◆ Texte de l'exercice ◆
◆ ◆ ◆ ◆ ◆ ◆ ◆
Dylan, à quel point c’est différent pour toi de jouer et composer seul pour tes projets solo plutôt qu’avec un groupe ?

Dylan : Lorsque je suis seul, je pense que c’est un peu plus relâché. Ça n’a pas à être compréhensible pour les autres musiciens, donc je peux me permettre de faire ma vie.

Adrienne : Tu peux avoir des rythmes très étranges, ouais ! [rires] Mais c’est très fluide.

Dylan : J’aime bosser sur mes projets solo, mais je préfère travailler avec un groupe, c’est plus fun de jouer avec d’autres gens.

Est-ce que c’est pour cette raison que tu as collaboré avec d’autres musiciens comme The Bug ou Emma Ruth Rundle, par exemple ?

Dylan : Oui, même pour mes projets solo, il y a souvent d’autres musiciens qui travaillent avec moi. Et quand je travaille avec une personne, c’est parce que j’apprécie ce qu’elle fait, donc elle fait ce qu’elle fait, je fais ce que je fais, et ça fonctionne ! Je ne dirige pas les gens. Emma Ruth Rundle est une musicienne formidable, donc elle est venue, elle a fait son truc, et ça a très bien marché. Je crois que ça s’est passé de la même manière avec Kevin [« The Bug » Martin]. Ce qu’il fait est un peu plu construit, mais en gros, notre manière de travailler, c’était qu’il m’apportait des choses, je jouais dessus, puis il les reprenait et les modifiait en fonction de ce que j’avais fait. Si je travaille avec une personne, c’est parce que j’aime sa manière de jouer. C’est suffisamment compliqué de jouer mes trucs, je ne veux pas avoir à me soucier de ce que font les autres !
◆ ◆ ◆ ◆ ◆ ◆ ◆
◆ Informations sources ◆
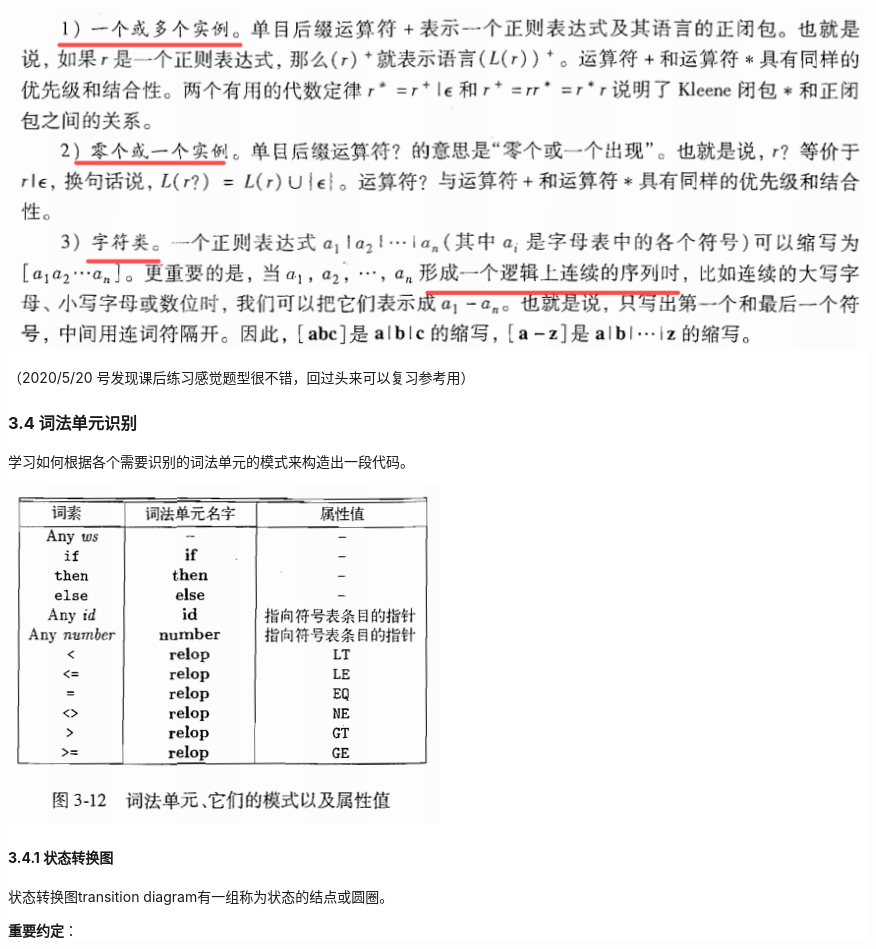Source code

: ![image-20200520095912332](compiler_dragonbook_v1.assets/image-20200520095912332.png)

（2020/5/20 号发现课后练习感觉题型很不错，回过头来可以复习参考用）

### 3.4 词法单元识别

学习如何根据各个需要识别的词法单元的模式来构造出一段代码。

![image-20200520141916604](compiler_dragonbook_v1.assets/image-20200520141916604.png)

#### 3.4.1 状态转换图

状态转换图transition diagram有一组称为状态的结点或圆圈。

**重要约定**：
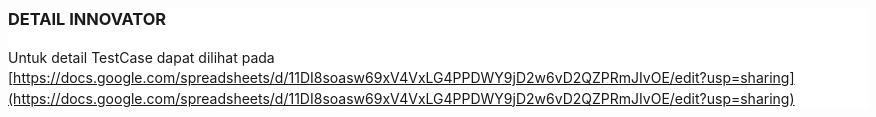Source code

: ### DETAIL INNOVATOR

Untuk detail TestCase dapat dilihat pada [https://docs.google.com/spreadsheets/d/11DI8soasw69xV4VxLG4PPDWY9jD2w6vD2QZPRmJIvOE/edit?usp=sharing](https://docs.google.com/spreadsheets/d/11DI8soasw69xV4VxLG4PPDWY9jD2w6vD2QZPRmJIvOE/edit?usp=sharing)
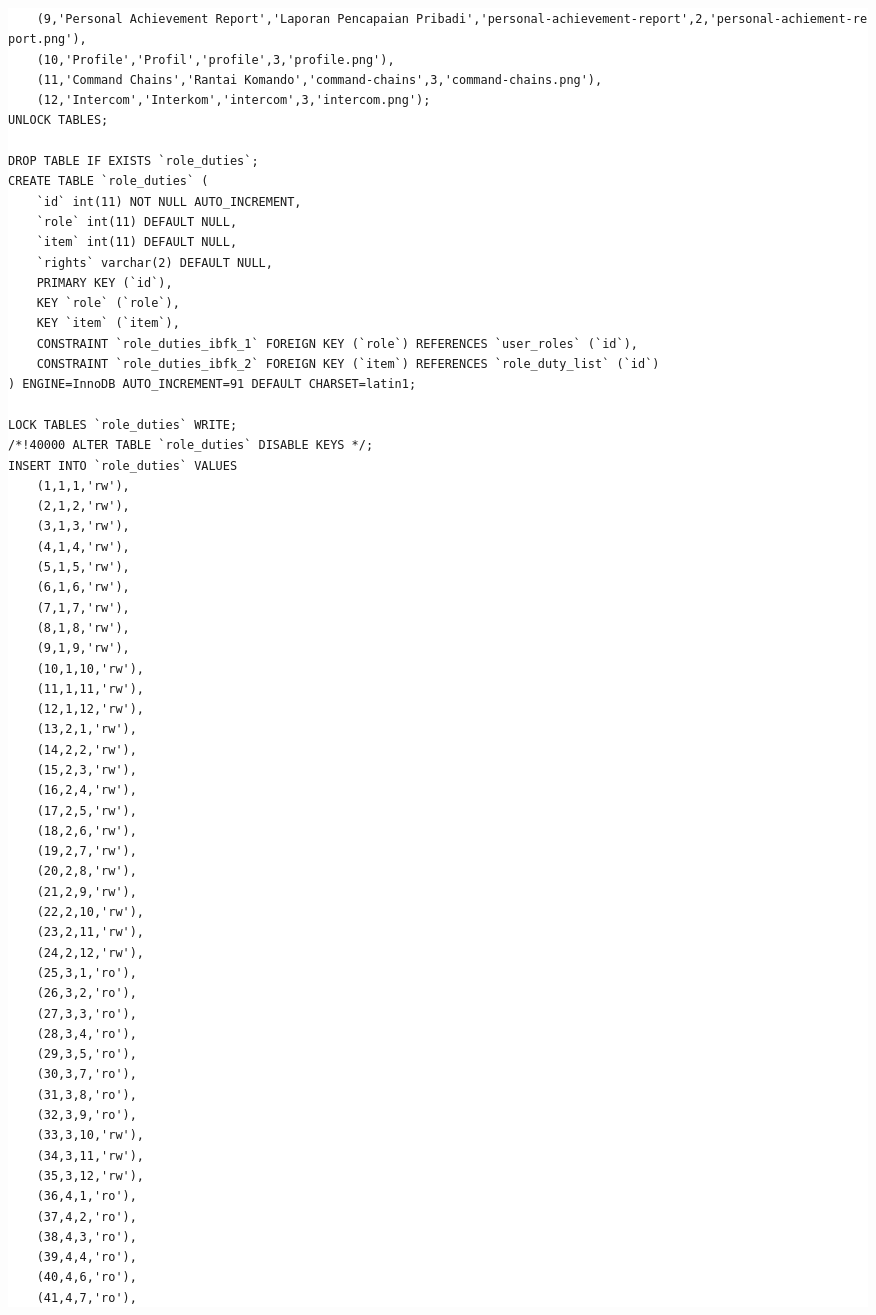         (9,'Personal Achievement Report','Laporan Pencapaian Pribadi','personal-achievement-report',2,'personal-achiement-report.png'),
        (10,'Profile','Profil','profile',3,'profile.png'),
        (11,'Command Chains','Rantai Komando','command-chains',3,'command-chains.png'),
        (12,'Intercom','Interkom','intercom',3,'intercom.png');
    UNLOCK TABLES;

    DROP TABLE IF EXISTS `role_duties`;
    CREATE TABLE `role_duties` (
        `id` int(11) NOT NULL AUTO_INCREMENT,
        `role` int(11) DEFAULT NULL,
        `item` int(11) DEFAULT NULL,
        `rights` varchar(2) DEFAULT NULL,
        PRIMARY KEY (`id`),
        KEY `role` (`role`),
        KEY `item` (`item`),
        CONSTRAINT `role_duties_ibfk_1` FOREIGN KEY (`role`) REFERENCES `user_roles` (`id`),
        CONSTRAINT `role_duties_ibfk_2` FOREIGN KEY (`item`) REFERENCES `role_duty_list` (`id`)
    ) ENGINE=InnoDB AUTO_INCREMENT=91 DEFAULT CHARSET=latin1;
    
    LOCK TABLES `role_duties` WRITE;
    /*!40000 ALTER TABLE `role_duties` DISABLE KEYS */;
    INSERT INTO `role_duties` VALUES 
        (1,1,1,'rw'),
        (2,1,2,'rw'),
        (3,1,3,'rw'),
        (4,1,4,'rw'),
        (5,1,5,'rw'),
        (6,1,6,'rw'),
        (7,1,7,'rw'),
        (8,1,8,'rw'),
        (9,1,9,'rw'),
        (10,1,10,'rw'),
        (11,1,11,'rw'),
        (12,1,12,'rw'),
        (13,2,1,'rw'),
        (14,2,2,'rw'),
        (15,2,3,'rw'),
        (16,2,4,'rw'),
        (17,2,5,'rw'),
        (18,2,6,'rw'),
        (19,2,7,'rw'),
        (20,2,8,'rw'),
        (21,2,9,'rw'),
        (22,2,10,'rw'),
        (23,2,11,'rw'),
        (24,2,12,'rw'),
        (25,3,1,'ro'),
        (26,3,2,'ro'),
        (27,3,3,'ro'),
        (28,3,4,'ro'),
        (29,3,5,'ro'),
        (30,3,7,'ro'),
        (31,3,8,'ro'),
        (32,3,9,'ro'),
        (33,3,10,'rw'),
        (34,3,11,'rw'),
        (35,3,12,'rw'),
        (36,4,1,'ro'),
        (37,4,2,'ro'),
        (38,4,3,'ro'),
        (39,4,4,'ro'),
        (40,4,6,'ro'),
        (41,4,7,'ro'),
◆ ◆ ◆ ◆ ◆ ◆ ◆
◆ Consigne à suivre ◆
Pouvez-vous prolonger l'entretien sur le travail en solo et en groupe en partant de sa dernière phrase ? Vous n'avez pas besoin des entrées.

◆ Résultat produit ◆
Adrienne : Je pense que nous ne rendons pas compte de la chance que nous avons : nous jouons ensemble depuis une vingtaine d’années maintenant, c’est presque une forme de communication sans parole. Nous nous comprenons très bien musicalement, nous n’avons pas besoin de beaucoup nous expliquer. Je me rends compte maintenant d’à quel point c’est unique, parce que lorsque je joue avec quelqu’un d’autre, ça peut être bien ou pas, compliqué ou simple, mais en tout cas, c’est unique, cette compréhension mutuelle, c’est presque de la télépathie. Il m’a fallu du temps pour me rendre compte que c’est quelque chose d’unique, c’est vraiment chouette.

D’ailleurs, après Primitive & Deadly, qui était un disque très ouvert avec des invités au chant etc., Full Upon Her Burning Lips a un côté retour aux sources, comme si vous reveniez à cette formule réduite, juste vous deux. Est-ce que c’était délibéré ?

Dylan : Ça s’est trouvé comme ça, en gros.

Adrienne : Je me souviens que nous avions un peu envie de nous y prendre de manière plus insulaire cette fois-ci, sans musiciens supplémentaires. C’est une décision que nous avons prise délibérément. Les deux seuls êtres humains impliqués, c’est Dylan et moi – plus Mell [Dettmer] qui s’est occupée du mixage, de l’enregistrement et du montage. Il n’y avait que nous trois sur ce projet, ça nous a permis de faire un album très concentré. De ce point de vue, il est unique, je trouve.

Dylan : Je n’ai pas envie de faire le même album deux fois de suite. À chaque fois que nous avons l’opportunité d’aller en studio, nous nous disons : « Allez, essayons comme ça ». Il n’y a pas de formule.

Adrienne : Et s’il y en avait une, tu ne voudrais pas la réutiliser.

Dylan : Non ! Je ne vois pas l’intérêt.

Vous avez aussi changé de label, maintenant vous êtes sur Sergeant House…

Dylan : Techniquement, nous ne sommes pas sur le label Sergeant House, mais ce sont nos managers. Nous avons un contrat différent pour chaque album. Je me suis dit qu’il valait mieux laisser les choses ouvertes, pas comme avec Southern Lord où nous avions des contrats de trois albums. Je préfère n’en faire qu’un à la fois.

Adrienne : Surtout vu l’incertitude qu’il y a sur tous les plans en ce moment, tout est un peu en suspens…

Dylan : Mais avec un peu de chance, nous allons en faire un autre pour quelqu’un prochainement.

Vous avez d’ailleurs joué une nouvelle chanson [« Scalphunter’s Blues »] à Bruxelles…

Adrienne : Oui, nous en avons même joué deux. Nous avons commencé à écrire et à réfléchir à notre prochain album.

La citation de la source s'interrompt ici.